Figure 3: Allowable behaviors for infantry, drivers, and passengers

This is the first of several techniques we will present that affects the decision-making process through direct modification of the structure of the tree itself.

Stimulus behaviors

Here is another redundancy concern: imagine a "flee when leader dies" impulse. This impulse essentially waits until an "actor died" event occurs, then it springs into action, testing whether the actor that died was a leader, whether there are other leader actors in the vicinity, etc. If all its conditions are satisfied, it triggers a flee behavior. The problem is that given the architecture we've described, this impulse would need to be tested every single tick. We would like to avoid the need to evaluate this impulse continually when we KNOW that no "actor died" event has occurred. We would like, in some sense, to make this impulse "event-driven".

One way we might consider doing this is through a stimulus behavior. This is a behavior or impulse that does not appear in the static tree structure, but is instead dynamically added by an event-handler to a specific point in the tree. In the given example, the actor would receive an "actor died" event asynchronously with its main update loop (in Halo 2 these sorts of event notifications happen through a callback). Assuming it is then determined that the actor that died was of a leader class, this causes a flee_because_leader_died stimulus impulse to be added to the behavior tree of the receiving actor. This means that for a given a period of time (one or two seconds in Halo 2), that impulse will be considered for execution along with all the other static behaviors and impulses.

Figure 4: a dead-ally event is turned into a "leader dead retreat" impulse which is dynamically added to the root child list. This impulse will cause a retreat behavior, interrupting engage, postcombat and idle but not self-preservation or retreat itself (if the AI is already running it).

Why is it important that the impulse be placed into the actual behavior tree? After all, we could simply force the actor to start running a behavior based on some decision local to the event-handling code. We don't do this, because it would not, in a sense, be a well-thought-out decision unless it was made in the context of the full tree. In the above example, we would not want to consider fleeing if we were already running enter_player_vehicle, but could if we were simply running engage. It would be ludicrous, not to mention highly unscalable, to test these conditions in the event-handler. Only by placing the stimulus behavior into the tree itself can we be assured that all the higher-level and higher-priority behaviors have had their say before the stimulus behavior can consider taking action.
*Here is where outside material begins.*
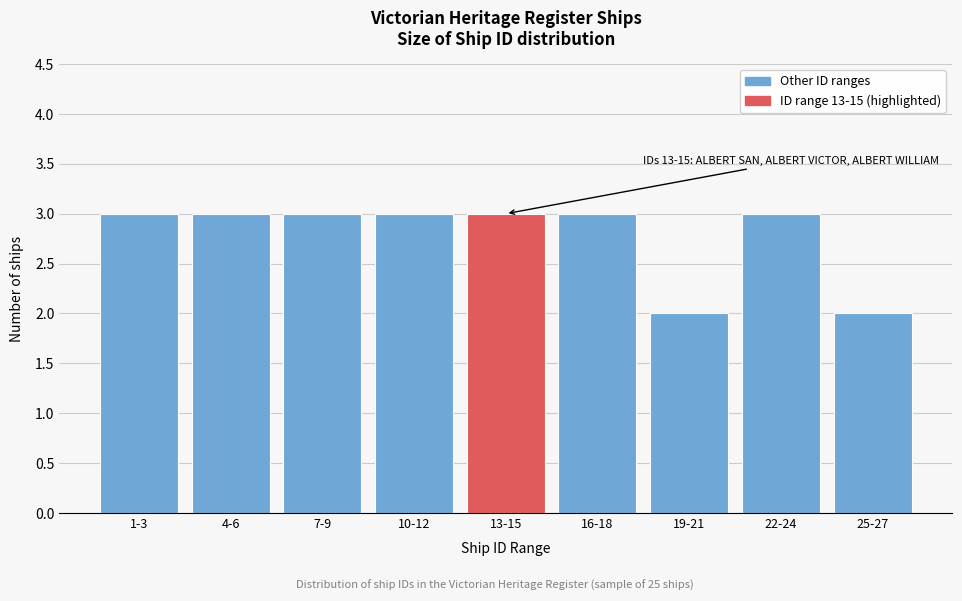

Reading left to right, extract all data points from this chart.

3	3	3	3	3	3	2	3	2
This is an important point, because it underlines the fact that tree-placement constitutes as large a part of the decision process for a behavior or impulse as does its relevancy function. Note also that nothing prevents the stimulus behavior from being a non-leaf behavior, thereby allowing the addition of entire behavior subtrees in an event-driven way. Thus we are again finding a way to modify the structure of the behavior tree in order to get the precise set of behaviors considered.